> [Aufgabe A]: Übersetze bitte folgenden Satz aus dem Text über die Aktion der Weltläden zur Spielzeugindustrie ins Englische: „Die Charta beinhaltet Mindeststandards für die Arbeitssicherheit in den Fabriken, einen Achtstundentag und eine Sechstagewoche.“
> [Aufgabe B]: Schreibe den Text über die Aktion der Weltläden zur Spielzeugindustrie im Anschluss an seinen letzten Satz weiter.

===== Quellenauszug

Die KundInnen der Weltläden sollen nun Postkarten an die Spielläden schicken und sie darin zur Verabschiedung interner Verhaltenskodizes auffordern. Solche sogenannten Codes of Conduct sollen auch für die Zulieferfirmen gelten. Diesen Subunternehmern, vor allem in Asien, wird vorgeworfen, unter entsetzlichen Arbeitsbedingungen Löhne weit unterhalb der Armutsgrenze zu zahlen (siehe Kasten).

Markus Fieauff, Sprecher der Arbeitsgemeinschaft Dritte-Welt- Läden, begründet die Aktion der Weltläden – viele werden am Sonntag Spiele für Kinder organisieren – so: „Wir wollen den Verbrauchern helfen, sich bewußt zu machen, unter welch schlechten Bedingungen das Spielzeug ihrer Kinder oft gemacht wird.“ Ziel sei dabei nicht etwa ein Boykott von Spielzeug made in Asia. Vielmehr sollen die KundInnen dazu gebracht werden, in diesem speziellen Marktsegment Druck auszuüben. Denn gerade bei Kinderspielzeug seien die Unternehmen sehr bedacht auf ihr gutes Image.

Die Weltläden fordern einen elf Punkte umfassenden Verhaltenskodex für die Spielzeugindustrie unter dem Titel „Charta für sichere Arbeitsbedingungen in der Spielzeugindustrie“. Diese haben sie zusammen mit Gewerkschaften und Menschenrechtsgruppen in Hongkong erstellt, wo viele Spielzeughersteller ihren Sitz haben. Die Charta beinhaltet Mindeststandards für die Arbeitssicherheit in den Fabriken, einen Achtstundentag und eine Sechstagewoche. Sie schließt Kinder- und Zwangsarbeit aus und soll ArbeiterInnen das Recht garantieren, sich gewerkschaftlich zu organisieren.

Solche Verhaltensregeln sind nach wie vor umstritten, doch in mehreren Industriezweigen bereits Praxis – etwa in der Bekleidungs-, Schuh- und Sportwarenindustrie. Im April hat US-Präsident Bill Clinton sogar einen freiwilligen Kodex für die gesamte Bekleidungsbranche der USA gebilligt.

==========
===== Angezeigte Daten

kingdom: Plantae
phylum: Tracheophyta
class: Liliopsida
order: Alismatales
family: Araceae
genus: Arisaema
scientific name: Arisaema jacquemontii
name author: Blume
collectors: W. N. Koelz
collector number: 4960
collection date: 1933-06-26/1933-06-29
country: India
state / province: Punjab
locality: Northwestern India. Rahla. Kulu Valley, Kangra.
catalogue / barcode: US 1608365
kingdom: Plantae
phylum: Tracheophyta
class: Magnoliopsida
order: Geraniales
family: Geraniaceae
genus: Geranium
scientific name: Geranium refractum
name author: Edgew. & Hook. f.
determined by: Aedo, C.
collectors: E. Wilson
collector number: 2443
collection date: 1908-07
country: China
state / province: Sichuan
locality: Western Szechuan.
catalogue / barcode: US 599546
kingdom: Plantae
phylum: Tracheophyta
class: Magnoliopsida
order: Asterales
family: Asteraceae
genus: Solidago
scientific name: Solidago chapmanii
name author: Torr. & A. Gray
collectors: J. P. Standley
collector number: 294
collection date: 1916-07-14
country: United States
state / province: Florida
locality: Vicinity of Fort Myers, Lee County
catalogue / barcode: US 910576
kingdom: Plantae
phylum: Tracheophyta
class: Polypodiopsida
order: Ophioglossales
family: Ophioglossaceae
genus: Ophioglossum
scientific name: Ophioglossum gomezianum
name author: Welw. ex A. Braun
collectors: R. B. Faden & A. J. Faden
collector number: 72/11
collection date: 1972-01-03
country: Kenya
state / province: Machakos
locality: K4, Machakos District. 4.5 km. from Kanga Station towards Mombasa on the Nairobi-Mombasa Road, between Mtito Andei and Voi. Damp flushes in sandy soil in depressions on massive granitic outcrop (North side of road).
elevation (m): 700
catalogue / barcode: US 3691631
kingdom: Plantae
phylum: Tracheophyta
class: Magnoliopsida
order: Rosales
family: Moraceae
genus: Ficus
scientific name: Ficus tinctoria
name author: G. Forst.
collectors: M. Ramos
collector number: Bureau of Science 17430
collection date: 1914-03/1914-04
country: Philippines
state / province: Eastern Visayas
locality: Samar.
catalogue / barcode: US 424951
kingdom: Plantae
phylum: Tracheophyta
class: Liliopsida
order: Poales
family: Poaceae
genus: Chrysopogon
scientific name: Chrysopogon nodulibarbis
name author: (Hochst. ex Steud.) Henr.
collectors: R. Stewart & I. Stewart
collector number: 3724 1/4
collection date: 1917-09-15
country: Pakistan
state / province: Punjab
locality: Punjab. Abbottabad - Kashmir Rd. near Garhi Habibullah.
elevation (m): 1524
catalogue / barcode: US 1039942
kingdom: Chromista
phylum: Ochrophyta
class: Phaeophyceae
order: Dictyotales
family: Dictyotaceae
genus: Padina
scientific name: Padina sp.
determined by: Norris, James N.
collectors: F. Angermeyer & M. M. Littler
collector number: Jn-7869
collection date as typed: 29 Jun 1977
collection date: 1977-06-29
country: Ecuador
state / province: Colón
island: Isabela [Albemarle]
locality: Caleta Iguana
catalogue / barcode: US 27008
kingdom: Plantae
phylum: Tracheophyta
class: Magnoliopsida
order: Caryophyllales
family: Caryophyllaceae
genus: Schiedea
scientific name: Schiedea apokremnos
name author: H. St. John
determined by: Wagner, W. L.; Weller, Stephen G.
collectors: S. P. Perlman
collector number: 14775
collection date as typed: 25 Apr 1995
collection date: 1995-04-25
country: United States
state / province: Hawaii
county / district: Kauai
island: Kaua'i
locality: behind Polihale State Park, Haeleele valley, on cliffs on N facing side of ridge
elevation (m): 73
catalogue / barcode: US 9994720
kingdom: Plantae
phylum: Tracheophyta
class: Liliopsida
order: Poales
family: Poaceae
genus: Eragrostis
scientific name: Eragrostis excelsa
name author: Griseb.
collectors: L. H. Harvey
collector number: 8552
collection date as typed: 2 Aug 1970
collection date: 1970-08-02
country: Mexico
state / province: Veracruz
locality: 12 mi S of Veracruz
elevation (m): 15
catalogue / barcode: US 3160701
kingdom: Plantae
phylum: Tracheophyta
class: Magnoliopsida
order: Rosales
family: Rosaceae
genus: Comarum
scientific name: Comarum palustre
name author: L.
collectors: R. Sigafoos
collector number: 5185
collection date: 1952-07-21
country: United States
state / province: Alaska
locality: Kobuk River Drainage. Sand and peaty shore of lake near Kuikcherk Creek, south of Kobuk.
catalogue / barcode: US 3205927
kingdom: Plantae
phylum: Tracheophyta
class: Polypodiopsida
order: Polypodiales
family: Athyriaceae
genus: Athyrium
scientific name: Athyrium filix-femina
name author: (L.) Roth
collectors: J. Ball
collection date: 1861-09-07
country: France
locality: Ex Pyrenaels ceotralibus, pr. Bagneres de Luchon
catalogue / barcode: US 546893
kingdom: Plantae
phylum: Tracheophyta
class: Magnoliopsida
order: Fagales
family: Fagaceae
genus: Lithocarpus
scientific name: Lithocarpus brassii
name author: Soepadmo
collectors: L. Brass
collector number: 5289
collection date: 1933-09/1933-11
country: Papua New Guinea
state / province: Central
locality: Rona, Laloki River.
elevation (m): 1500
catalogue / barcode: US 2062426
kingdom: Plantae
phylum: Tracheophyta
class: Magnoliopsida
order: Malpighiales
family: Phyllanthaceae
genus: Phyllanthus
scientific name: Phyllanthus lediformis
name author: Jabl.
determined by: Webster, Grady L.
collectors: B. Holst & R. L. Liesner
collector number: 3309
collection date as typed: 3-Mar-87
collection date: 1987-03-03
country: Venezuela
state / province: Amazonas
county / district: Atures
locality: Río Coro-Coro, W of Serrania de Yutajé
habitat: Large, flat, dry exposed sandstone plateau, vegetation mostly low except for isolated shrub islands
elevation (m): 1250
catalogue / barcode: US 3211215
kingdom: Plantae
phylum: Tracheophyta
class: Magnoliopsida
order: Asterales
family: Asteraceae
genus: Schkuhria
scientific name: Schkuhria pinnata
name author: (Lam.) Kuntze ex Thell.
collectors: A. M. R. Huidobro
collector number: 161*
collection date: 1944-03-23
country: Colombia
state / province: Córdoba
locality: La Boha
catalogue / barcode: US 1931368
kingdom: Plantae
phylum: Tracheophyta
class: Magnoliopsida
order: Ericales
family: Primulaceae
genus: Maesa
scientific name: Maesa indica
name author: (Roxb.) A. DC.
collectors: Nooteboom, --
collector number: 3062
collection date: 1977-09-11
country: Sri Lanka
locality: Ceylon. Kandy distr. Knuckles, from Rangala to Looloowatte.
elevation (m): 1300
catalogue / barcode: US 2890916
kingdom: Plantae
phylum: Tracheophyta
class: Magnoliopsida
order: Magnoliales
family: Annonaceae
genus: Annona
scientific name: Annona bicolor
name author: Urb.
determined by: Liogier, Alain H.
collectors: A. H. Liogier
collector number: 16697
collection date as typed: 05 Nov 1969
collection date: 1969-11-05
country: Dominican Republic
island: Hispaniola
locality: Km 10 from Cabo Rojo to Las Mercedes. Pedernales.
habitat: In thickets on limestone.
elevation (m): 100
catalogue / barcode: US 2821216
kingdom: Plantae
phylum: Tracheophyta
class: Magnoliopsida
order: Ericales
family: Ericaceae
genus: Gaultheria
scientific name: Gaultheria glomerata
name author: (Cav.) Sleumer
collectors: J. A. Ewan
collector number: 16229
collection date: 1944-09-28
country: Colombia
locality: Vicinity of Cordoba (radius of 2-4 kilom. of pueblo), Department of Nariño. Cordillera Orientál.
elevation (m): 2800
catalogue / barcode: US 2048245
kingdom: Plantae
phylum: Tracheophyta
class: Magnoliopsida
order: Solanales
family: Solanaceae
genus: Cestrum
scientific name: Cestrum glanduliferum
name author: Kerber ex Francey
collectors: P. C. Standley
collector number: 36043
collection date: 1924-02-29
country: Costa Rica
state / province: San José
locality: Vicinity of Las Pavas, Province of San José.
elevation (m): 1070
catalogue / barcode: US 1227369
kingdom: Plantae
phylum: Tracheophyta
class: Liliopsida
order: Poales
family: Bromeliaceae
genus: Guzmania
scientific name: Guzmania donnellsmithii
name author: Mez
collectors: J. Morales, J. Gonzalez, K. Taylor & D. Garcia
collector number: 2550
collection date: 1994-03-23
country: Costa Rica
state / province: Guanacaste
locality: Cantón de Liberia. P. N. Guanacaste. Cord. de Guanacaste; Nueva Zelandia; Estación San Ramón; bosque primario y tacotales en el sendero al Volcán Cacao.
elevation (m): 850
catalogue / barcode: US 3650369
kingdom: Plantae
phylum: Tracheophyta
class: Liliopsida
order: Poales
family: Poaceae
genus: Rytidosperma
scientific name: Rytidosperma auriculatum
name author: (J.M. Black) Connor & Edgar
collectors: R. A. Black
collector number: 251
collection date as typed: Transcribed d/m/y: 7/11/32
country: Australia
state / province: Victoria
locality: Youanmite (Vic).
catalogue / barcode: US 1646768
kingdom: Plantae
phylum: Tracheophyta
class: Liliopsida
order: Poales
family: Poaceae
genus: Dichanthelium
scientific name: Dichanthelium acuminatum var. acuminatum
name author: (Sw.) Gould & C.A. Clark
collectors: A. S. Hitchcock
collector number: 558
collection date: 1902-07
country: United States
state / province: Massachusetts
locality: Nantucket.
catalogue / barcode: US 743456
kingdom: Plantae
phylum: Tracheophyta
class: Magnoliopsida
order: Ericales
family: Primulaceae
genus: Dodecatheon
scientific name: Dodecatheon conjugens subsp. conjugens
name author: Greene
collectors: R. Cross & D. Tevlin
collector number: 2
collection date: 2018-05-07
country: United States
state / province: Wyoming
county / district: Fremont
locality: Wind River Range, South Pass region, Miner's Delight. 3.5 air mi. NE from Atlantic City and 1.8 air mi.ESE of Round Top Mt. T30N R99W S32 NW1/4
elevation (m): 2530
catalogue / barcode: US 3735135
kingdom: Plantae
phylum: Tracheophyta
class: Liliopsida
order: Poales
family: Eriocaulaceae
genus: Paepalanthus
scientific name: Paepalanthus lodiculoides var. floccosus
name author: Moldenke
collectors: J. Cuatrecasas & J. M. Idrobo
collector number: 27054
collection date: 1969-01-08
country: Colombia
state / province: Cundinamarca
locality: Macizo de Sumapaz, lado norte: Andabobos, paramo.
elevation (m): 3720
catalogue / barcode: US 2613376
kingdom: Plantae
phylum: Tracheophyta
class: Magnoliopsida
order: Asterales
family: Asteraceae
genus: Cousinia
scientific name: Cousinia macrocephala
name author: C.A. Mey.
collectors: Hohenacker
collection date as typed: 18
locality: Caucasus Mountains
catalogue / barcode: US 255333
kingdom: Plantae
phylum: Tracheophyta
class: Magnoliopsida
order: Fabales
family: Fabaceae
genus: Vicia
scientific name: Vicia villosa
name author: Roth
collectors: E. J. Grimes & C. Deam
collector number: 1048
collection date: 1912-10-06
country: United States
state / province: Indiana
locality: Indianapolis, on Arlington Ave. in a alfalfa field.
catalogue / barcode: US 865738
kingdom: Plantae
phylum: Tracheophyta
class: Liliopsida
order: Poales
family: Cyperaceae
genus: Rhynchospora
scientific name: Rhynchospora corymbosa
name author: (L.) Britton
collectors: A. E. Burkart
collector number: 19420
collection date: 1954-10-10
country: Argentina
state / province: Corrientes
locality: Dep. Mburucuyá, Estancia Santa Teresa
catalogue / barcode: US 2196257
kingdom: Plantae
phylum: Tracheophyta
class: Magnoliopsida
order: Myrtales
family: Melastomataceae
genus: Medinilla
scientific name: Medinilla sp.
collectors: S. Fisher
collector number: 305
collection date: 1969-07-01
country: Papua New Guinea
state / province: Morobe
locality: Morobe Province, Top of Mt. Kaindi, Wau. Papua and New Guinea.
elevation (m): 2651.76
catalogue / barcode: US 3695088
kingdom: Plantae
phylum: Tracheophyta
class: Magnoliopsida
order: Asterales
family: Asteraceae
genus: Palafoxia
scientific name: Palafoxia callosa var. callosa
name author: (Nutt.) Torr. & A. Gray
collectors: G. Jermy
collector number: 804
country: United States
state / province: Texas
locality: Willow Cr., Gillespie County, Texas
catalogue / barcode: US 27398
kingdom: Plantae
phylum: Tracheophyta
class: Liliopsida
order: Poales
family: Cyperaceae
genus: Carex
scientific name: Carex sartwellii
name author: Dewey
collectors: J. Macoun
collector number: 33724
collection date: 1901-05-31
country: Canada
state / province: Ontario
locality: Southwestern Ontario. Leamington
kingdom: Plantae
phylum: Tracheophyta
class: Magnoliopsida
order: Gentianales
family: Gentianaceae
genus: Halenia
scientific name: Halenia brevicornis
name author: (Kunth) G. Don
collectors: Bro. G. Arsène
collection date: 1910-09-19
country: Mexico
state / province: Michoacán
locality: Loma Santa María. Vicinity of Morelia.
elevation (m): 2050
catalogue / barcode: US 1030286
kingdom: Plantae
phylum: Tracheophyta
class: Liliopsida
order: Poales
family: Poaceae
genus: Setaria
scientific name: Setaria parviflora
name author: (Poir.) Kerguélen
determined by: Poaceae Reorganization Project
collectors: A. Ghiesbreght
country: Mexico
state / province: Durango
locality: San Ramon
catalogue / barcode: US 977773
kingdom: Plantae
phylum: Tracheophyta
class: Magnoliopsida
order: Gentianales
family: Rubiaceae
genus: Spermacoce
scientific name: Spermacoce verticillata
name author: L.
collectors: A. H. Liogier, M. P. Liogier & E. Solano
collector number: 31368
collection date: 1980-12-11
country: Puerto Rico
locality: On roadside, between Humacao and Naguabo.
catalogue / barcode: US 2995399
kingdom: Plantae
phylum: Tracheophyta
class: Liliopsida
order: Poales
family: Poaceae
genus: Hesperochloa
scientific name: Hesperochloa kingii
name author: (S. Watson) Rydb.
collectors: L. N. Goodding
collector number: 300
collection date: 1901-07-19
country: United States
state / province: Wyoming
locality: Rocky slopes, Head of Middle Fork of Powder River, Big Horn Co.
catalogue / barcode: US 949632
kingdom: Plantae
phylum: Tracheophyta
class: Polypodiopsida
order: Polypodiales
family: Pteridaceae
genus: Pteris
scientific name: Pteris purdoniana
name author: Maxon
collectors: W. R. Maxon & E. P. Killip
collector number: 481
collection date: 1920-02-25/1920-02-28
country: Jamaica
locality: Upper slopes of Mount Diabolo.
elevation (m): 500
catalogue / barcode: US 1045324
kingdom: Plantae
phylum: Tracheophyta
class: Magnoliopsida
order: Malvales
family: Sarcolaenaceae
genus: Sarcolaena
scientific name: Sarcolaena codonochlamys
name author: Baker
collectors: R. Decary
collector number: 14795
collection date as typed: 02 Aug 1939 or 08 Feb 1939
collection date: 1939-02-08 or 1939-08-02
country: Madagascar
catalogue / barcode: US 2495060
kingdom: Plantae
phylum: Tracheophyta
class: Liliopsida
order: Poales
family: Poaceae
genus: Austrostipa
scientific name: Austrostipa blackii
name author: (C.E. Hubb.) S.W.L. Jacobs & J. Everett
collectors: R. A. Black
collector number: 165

==========

> [Antwortteil A]: The charter contains minimum standards for occupational safety in the factories, an eight-hour day and a six-day week.

> [Antwortteil B]:
Vergangenes Jahr verabschiedete auch der Internationale Rat der Spielzeugindustrie einen Verhaltenskodex. Doch der ist wesentlich laxer als die von den Weltläden geforderte Charta. Er beschränkte sich weitgehend auf den Verzicht auf Kinder- und Zwangsarbeit – doch beides ist ohnehin selten in der Spielebranche. Gewerkschaftsrechte hingegen werden darin ignoriert, und eine unabhängige Überwachung ist auch nicht vorgesehen.

Die beiden Firmen, die die Weltläden ins Zentrum ihrer Kampagne rücken, weigern sich jedenfalls, die Charta zu unterschreiben. Ein Vedes-Sprecher lehnte die Kampagagne der Weltläden ab und verweigerte sogar jede Diskussion darüber. Vedes, die größte europäische Einkaufsgemeinschaft der Spielwarenbranche, ist eine Art Dachfirma einzelner Läden und beherrscht fast ein Drittel des deutschen Markts.

Klaus Krischke von Toys'R'Us Deutschland dagegen begrüßte die Kampagne, denn diese „zeigt, daß Toys'R'Us bereits den anderen voraus ist“. Das US-Unternehmen mit 59 Spiele-Kaufhäusern in Deutschland und nach eigenen Angaben einem Marktanteil von elf Prozent habe sich bereits einen Verhaltenskodex gegeben. Dieser gelte auch für die Zulieferer.

Unabhängige Kontrollen gibt es keine. Das sei auch nicht nötig, sagt Krischke, denn man organisiere selbst die regelmäßige Überprüfung der Lieferanten durch das eigene Hongkonger Büro. „Es ist doch in unserem Interesse, gute Arbeitsbedingungen zu bieten, denn unser Ruf ist ein wichtiger Posten.“ Frieauff hält dem Eigenlob entgegen: „In jedem Fall, wo ein Verhaltenskodex eingeführt wurde, war die unabhängige Überwachung der kritische Punkt. Ohne diese wissen wir nie, ob Firmen ihre Versprechen einhalten.“

Als Alternative zu Spielen aus asiatischen Ausbeuterbetrieben bieten die Weltläden fair gehandeltes Spielzeug an. Sie verkaufen Waren von kleinen Unternehmen in Asien und Lateinamerika. Der Dritte-Welt-Laden in Köln-Niehl, ein gutbesuchter kleiner Laden in einer Kirche, verkauft zum Beispiel Handpuppen aus Bangladesh, Hampelmännchen aus Sri Lanka oder Holztiere aus Indien.